In 2001, Rabiger retired to focus on writing, though his presence remained central to Columbia’s film community. He was named professor emeritus in 2005, and the same year received the Genius Career Achievement Award from the Chicago International Documentary Festival. His other honors included the Preservation and Scholarship Award from the International Documentary Association and an honorary professorship at the University of Buenos Aires.
“He taught us how to bear witness to the hard realities of life—refusing to believe that there is only one dominant narrative,” said former graduate student Suree Towfighnia, a documentary filmmaker and now an assistant professor at the Metropolitan State University of Denver.
She said that his impact on Columbia was immeasurable, as he created a community in the film and video department that was centered on community and collaboration. “I work to embody his generosity in my classes,” Towfighnia said, “To be a source of light to the next generation and to offer hope and remind them that their stories matter too.”
Ted Hardin, an associate professor at Columbia, said Rabiger had a gift for creating “story connections between the teacher and student, documentary maker and subject, and individual and the world.”
“Michael believed that every person doing anything creative has a potential contribution to make, and it’s either to the collaborative team, to the process, to the story itself,” he said.

Courtney Hermann, a Columbia alum, worked closely with Rabiger the last few years and co-wrote the 7th edition of “Directing the Documentary,” which came out in 2020. The 8th edition is currently in progress, Hermann told the Chronicle.
“I was struck by Michael’s humanistic approach to art and life—an approach that resonates now more than ever,” said Hermann, a filmmaker and associate professor of film at Portland State University.
Rabiger was a frequent visitor and guest lecturer at Columbia even after he retired, attending screenings and celebrating the achievements of film faculty and students. Although his documentary center remains at 1104 S. Wabash building, five of the college’s full-time documentary film faculty were laid off earlier this year in a historic restructuring at the college to address declining enrollment and a financial deficit.

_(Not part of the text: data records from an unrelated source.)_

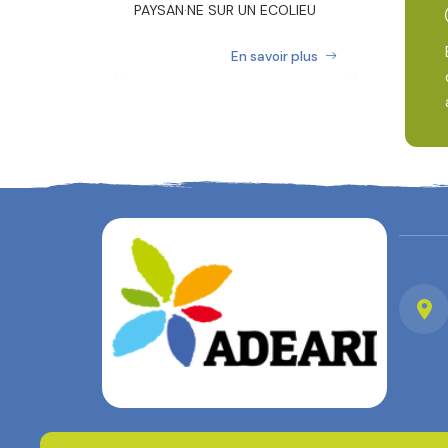
PAYSAN·NE SUR UN ECOLIEU
En savoir plus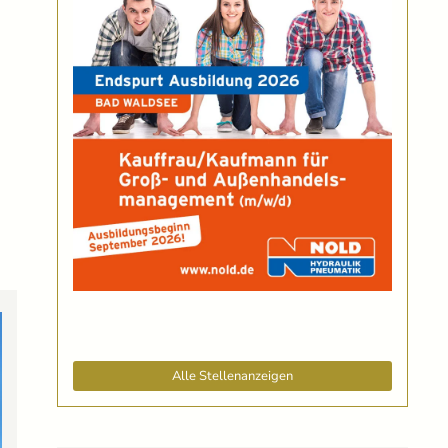
Alle Stellenanzeigen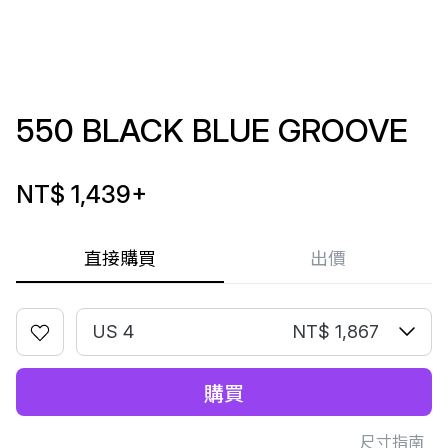
550 BLACK BLUE GROOVE
NT$ 1,439
+
直接購買
出價
US 4
NT$ 1,867
購買
尺寸指南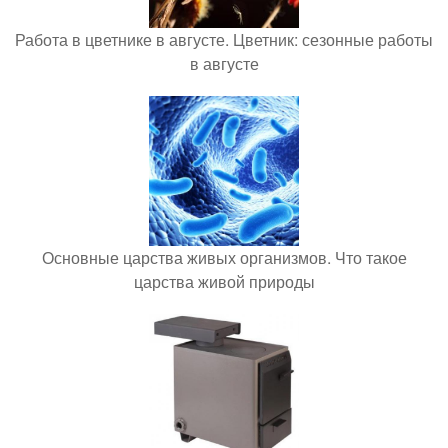
Работа в цветнике в августе. Цветник: сезонные работы
в августе
Основные царства живых организмов. Что такое
царства живой природы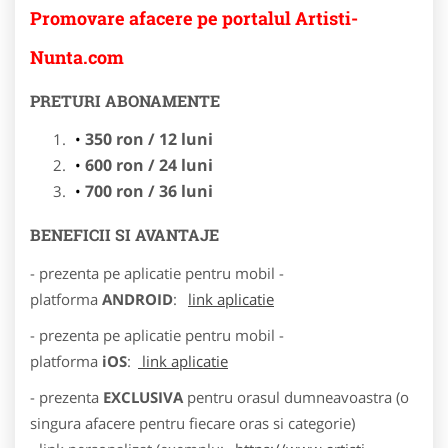
Promovare afacere pe portalul Artisti-
Nunta.com
PRETURI ABONAMENTE
350 ron / 12 luni
600 ron / 24 luni
700 ron / 36 luni
BENEFICII SI AVANTAJE
- prezenta pe aplicatie pentru mobil -
platforma
ANDROID
:
link aplicatie
- prezenta pe aplicatie pentru mobil -
platforma
iOS
:
link aplicatie
- prezenta
EXCLUSIVA
pentru orasul dumneavoastra (o
singura afacere pentru fiecare oras si categorie)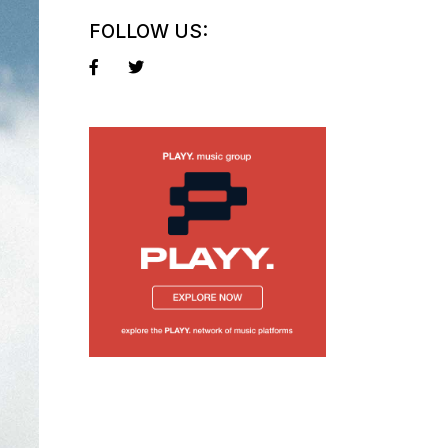
FOLLOW US:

The film and video program he helped build is now part of the School of Cinema and Television and is the largest at the college, even as overall enrollment has declined. In 2020, there were more than 1,000 film and television majors, according to the Office of Institutional Effectiveness. In 2024, that number declined to 741, but the numbers of students in the BFA increased, from 72 in 2020 to 246 in 2024.
In a 1998 interview for Columbia’s oral history project, Rabiger described his first years at Columbia College and some of the challenges as the college grew. “Columbia’s always been an interesting place,” he said. “We’ve had a great deal of freedom, from being fettered by an administration that wanted to dictate what we taught and how we taught it, we had a great deal of trust placed in us.”
In the second edition of “Developing Story Ideas” published in October 2005, Rabiger included a foreword dedicated to his wife whom he married in 1975. “My toughest critic is my wife, Nancy Mattei. I offer her my heartfelt appreciation for her contributions to my work and for putting up so gracefully with a writer’s antisocial work habits,” he wrote.
Rabiger died at the home he shared with Mattei in the North Park neighborhood of Chicago. He had three children from his first marriage to Sigrid Baer.
“Even in his final months, Michael remained committed to reinvention,” Hermann said. “The world is worse without him in it but better for his having been here.”
A memorial service is being planned, Mattei told the Chronicle, but no details were available at the time of publication.